Growing up in the Boston suburbs, Tom Werman was deeply affected by pop music from a young age. He long dreamed of a career in music—first as Elvis, then as the next George Harrison—but it almost didn’t turn out that way. Dutifully following the path his parents had laid out for him, he obtained an MBA from an Ivy League university and took a plum job in an industry he came to despise. Then, in 1970, a chance letter sent to CBS Records boss Clive Davis led to a new opportunity—and a place in rock’n’roll history.
As an A&R man at Epic Records, Werman helped introduce the world to REO Speedwagon, Boston, Ted Nugent, and Cheap Trick; he also discovered KISS, Rush, and Lynyrd Skynyrd, but his record label passed on all of them. Then, as an independent producer, he oversaw landmark albums by Mötley Crüe (Shout At The Devil), Twisted Sister (Stay Hungry), Jeff Beck (Live With Jan Hammer), Poison (Open Up And Say … Ahh!), and many more. All in all, his record-making résumé includes twenty-three gold- or platinum-selling albums and cumulative sales of more than fifty-two million copies.
I recently was afforded the opportunity to chat to the man behind the music.
Antihero: I would like to open by asking what made you decide to write a book after so many years of you being out of the music business.
Tom Werman: I was doing more and more podcasts starting maybe 10 years ago, and one of them on the making of one album got over a hundred thousand hits. So I thought I was conscious of more people at a greater age span, being curious about this music and knowing about it, having grown up in a family where dad played it all the time. That wasn’t the case with us because dad didn’t play Frank Sinatra and Benny Goodman all the time.

---

■ SHORT EXERCISE:
According to the interview text above, how many gold- or platinum-selling albums are on Tom Werman's record-making résumé?

Rows from a dataset:
---

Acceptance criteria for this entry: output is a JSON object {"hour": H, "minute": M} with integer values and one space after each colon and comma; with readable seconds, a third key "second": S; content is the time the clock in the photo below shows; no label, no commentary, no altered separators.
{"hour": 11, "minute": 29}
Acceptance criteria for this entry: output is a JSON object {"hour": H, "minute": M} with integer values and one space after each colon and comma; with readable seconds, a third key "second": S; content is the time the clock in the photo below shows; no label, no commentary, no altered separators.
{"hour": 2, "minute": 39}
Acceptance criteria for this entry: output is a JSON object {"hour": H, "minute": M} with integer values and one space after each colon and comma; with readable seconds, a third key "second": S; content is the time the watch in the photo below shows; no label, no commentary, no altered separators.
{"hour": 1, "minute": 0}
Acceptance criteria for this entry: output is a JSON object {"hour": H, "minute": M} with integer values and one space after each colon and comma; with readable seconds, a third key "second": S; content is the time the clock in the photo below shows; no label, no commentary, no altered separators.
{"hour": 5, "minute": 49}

---

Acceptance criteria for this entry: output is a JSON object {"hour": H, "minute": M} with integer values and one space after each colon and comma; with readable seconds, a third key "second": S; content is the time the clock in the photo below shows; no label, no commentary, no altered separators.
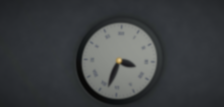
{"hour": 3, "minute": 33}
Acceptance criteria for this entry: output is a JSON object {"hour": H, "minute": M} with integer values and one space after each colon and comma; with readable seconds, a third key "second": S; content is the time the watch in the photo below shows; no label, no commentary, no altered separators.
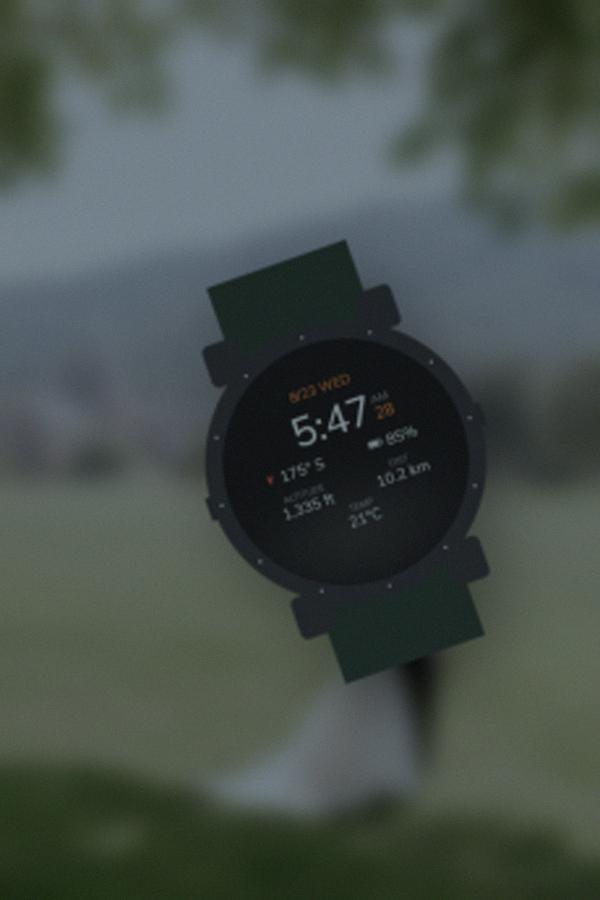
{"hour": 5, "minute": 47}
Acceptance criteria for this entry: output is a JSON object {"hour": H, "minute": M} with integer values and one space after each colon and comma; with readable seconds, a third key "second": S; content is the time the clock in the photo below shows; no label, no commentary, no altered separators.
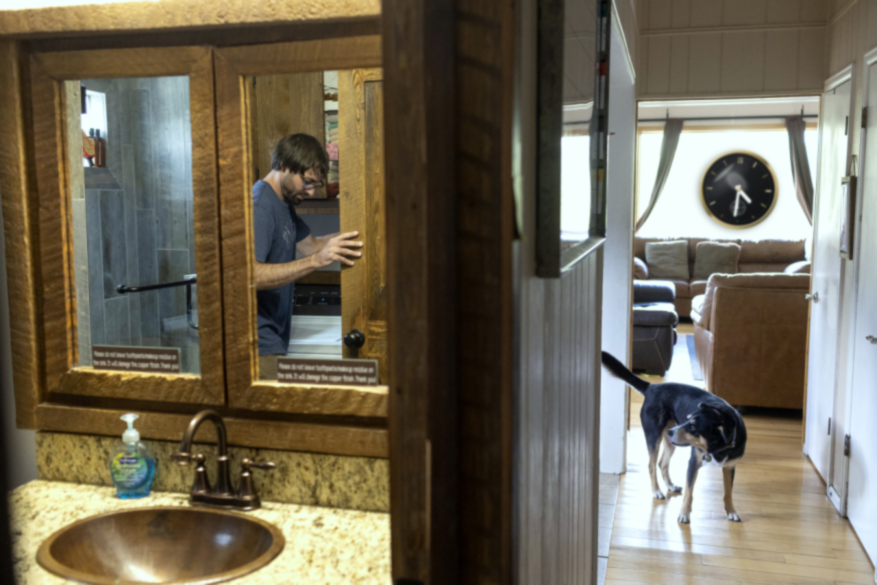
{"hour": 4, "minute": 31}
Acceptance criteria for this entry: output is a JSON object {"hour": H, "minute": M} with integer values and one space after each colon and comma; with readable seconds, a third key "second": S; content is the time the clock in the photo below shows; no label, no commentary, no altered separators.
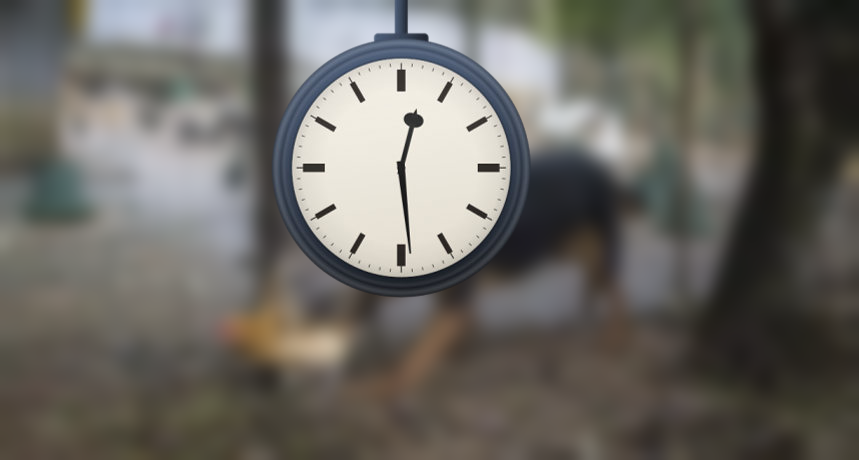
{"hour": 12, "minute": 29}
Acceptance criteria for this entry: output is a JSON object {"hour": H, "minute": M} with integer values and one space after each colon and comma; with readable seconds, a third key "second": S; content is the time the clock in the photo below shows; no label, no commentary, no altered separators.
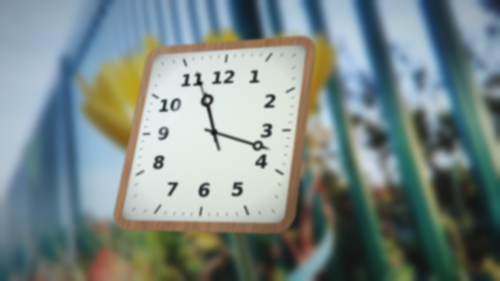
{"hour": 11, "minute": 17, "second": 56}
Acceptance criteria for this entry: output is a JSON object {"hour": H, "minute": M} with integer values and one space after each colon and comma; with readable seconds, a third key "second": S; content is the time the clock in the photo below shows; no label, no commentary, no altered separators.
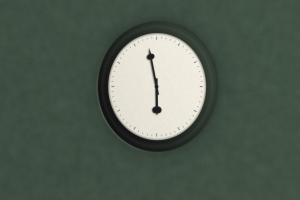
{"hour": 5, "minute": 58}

---

■ SOLUTION TO THIS EXERCISE:
Twenty-three.